For UK Cancer Drug Fund, Does Cost Really Outweigh Clinical Efficacy in Their Decision-making Process?

Since our previous blog on the UK’s Cancer Drug Fund (CDF), there have been substantial changes to the CDF review process. In November of last year, the CDF decided to add cost to their evaluation criteria in response to the rising cost of cancer treatments and because of the $30.5 million overspend of the fund last year. The CDF also announced that it would re-evaluate 44 drugs in order to determine if these drugs would retain their CDF funding.
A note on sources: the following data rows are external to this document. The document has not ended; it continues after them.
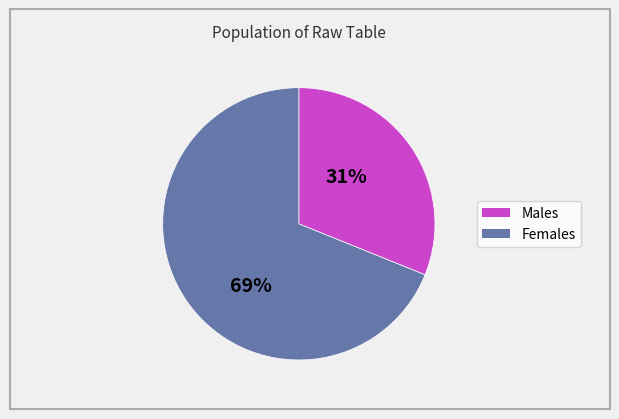

To the nearest percent, what is the average slice percentage?

50%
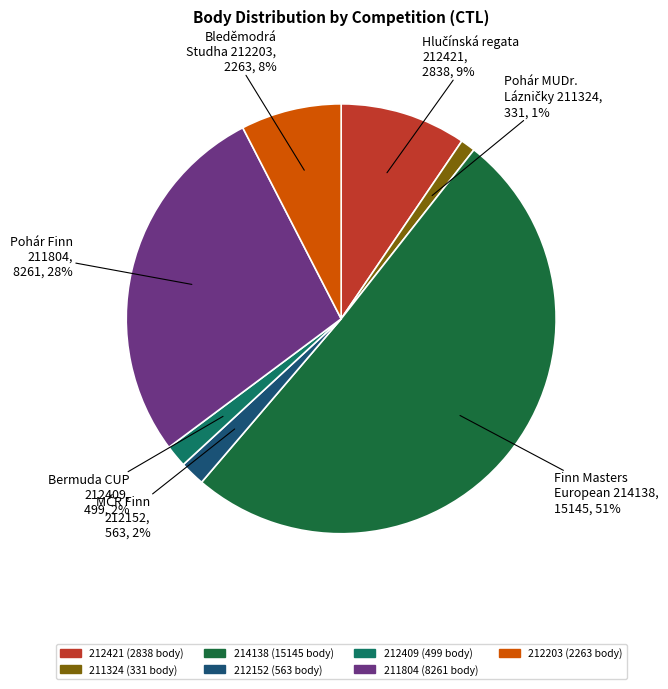

Is there any slice that represents more than half of the pie?

Yes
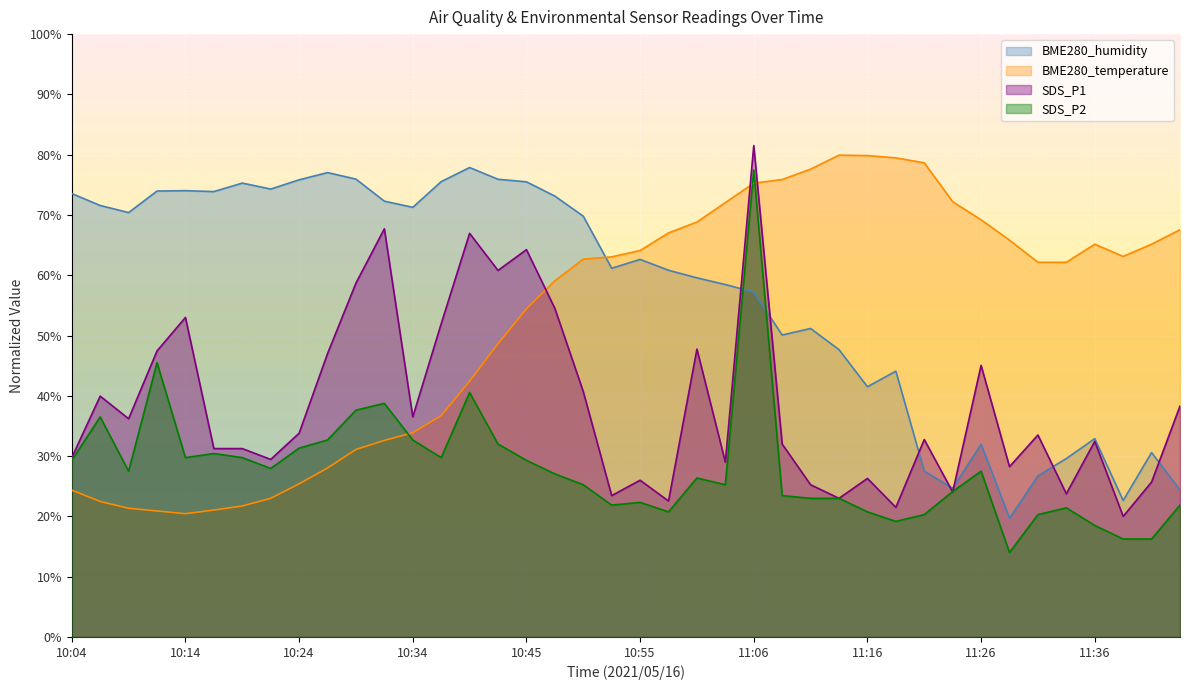

Reading left to right, transcribe all the data shown in this chart.

SDS_P1: 10:04=29.7	10:06=39.9	10:08=36.2	10:11=47.4	10:14=53.0	10:16=31.2	10:19=31.2	10:21=29.4	10:24=33.8	10:26=47.0	10:29=58.7	10:31=67.7	10:34=36.5	10:36=51.9	10:39=66.9	10:42=60.8	10:45=64.2	10:47=54.5	10:50=40.7	10:52=23.4	10:55=26.0	10:58=22.5	11:01=47.7	11:03=29.0	11:06=81.5	11:08=32.0	11:11=25.2	11:13=23.0	11:16=26.3	11:18=21.5	11:21=32.7	11:23=24.0	11:26=45.0	11:28=28.2	11:31=33.5	11:33=23.7	11:36=32.4	11:38=20.0	11:41=25.7	11:43=38.3
SDS_P2: 10:04=29.3	10:06=36.5	10:08=27.5	10:11=45.5	10:14=29.7	10:16=30.4	10:19=29.7	10:21=27.9	10:24=31.3	10:26=32.7	10:29=37.6	10:31=38.7	10:34=32.7	10:36=29.7	10:39=40.5	10:42=32.0	10:45=29.3	10:47=27.0	10:50=25.2	10:52=21.9	10:55=22.3	10:58=20.7	11:01=26.4	11:03=25.2	11:06=77.4	11:08=23.4	11:11=23.0	11:13=23.0	11:16=20.7	11:18=19.2	11:21=20.3	11:23=24.1	11:26=27.5	11:28=14.0	11:31=20.3	11:33=21.4	11:36=18.5	11:38=16.2	11:41=16.2	11:43=21.9
BME280_temperature: 10:04=24.3	10:06=22.5	10:08=21.3	10:11=20.9	10:14=20.4	10:16=21.0	10:19=21.7	10:21=23.0	10:24=25.4	10:26=28.0	10:29=31.1	10:31=32.6	10:34=33.9	10:36=36.7	10:39=42.4	10:42=48.6	10:45=54.4	10:47=59.1	10:50=62.7	10:52=63.0	10:55=64.1	10:58=67.0	11:01=68.8	11:03=72.0	11:06=75.3	11:08=75.9	11:11=77.6	11:13=79.9	11:16=79.8	11:18=79.5	11:21=78.6	11:23=72.2	11:26=69.2	11:28=65.8	11:31=62.1	11:33=62.1	11:36=65.1	11:38=63.1	11:41=65.1	11:43=67.5
BME280_humidity: 10:04=73.5	10:06=71.6	10:08=70.4	10:11=74.0	10:14=74.0	10:16=73.9	10:19=75.3	10:21=74.3	10:24=75.8	10:26=77.0	10:29=75.9	10:31=72.3	10:34=71.3	10:36=75.5	10:39=77.9	10:42=75.9	10:45=75.5	10:47=73.1	10:50=69.8	10:52=61.2	10:55=62.6	10:58=60.8	11:01=59.6	11:03=58.5	11:06=57.2	11:08=50.1	11:11=51.2	11:13=47.7	11:16=41.5	11:18=44.1	11:21=27.5	11:23=24.7	11:26=32.0	11:28=19.7	11:31=26.7	11:33=29.6	11:36=32.9	11:38=22.6	11:41=30.6	11:43=24.4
The addition of cost as an evaluation criterion and the re-evaluation of drugs already on the CDF priority list has been a contentious topic within the oncology market access world. The pharmaceutical industry and cancer advocacy groups are fearful that cost will be the major factor in CDF decisions and will further restrict the number of treatment options that are available to patients. Others applaud the change, viewing it as preventing the use of overpriced drugs in the UK.  

Are the manufacturers’ and cancer advocacy groups’ fears warranted? Does cost really outweigh the clinical efficacy of the drug in the CDF decision-making process? 

We analyzed the driving factors of positive CDF evaluations that did not consider cost (i.e. CDF decisions April 2013- July 2014) and that did consider cost (recent decisions from January 2015) to determine the influence of cost on CDF decision-making. The data included 82 CDF decisions published from April 2013- July 2014 and 56 decisions published in January 2015. Two independent logistical regression models were used to estimate the probability of a positive decision based on the scores of the individual CDF evaluated parameters (e.g., OS, PFS, cost, etc). We also examined the characteristics of the 17 drugs that retained CDF funding and the 27 drugs that were removed from the CDF priority list.  

Within the model, cost, overall survival (OS) and progression-free survival (PFS) were significant predictors of a positive CDF decision. We found that even when the cost of treatment is taken into account, a drug’s performance on OS and PFS are important. For example, even when controlling for cost, a drug had a 35% chance of obtaining a positive decision if it demonstrated an improvement of 2-3 months in OS and increased to 90% if the drug demonstrated an improvement of 6-7 months. 

When we compared the drugs that remained on the CDF priority list to those that were removed, we saw that regardless of cost, drugs that demonstrated greater improvement in OS and PFS were more likely to retain their funding.  

In the new CDF process, cost is important, but it is not the only influential parameter leading to positive decisions. The efficacy of the drug is still influential. Now that the CDF is taking into account efficacy and cost, how is their system different from NICE’s evaluation process?  

Does England need two similar systems for evaluating oncology therapies?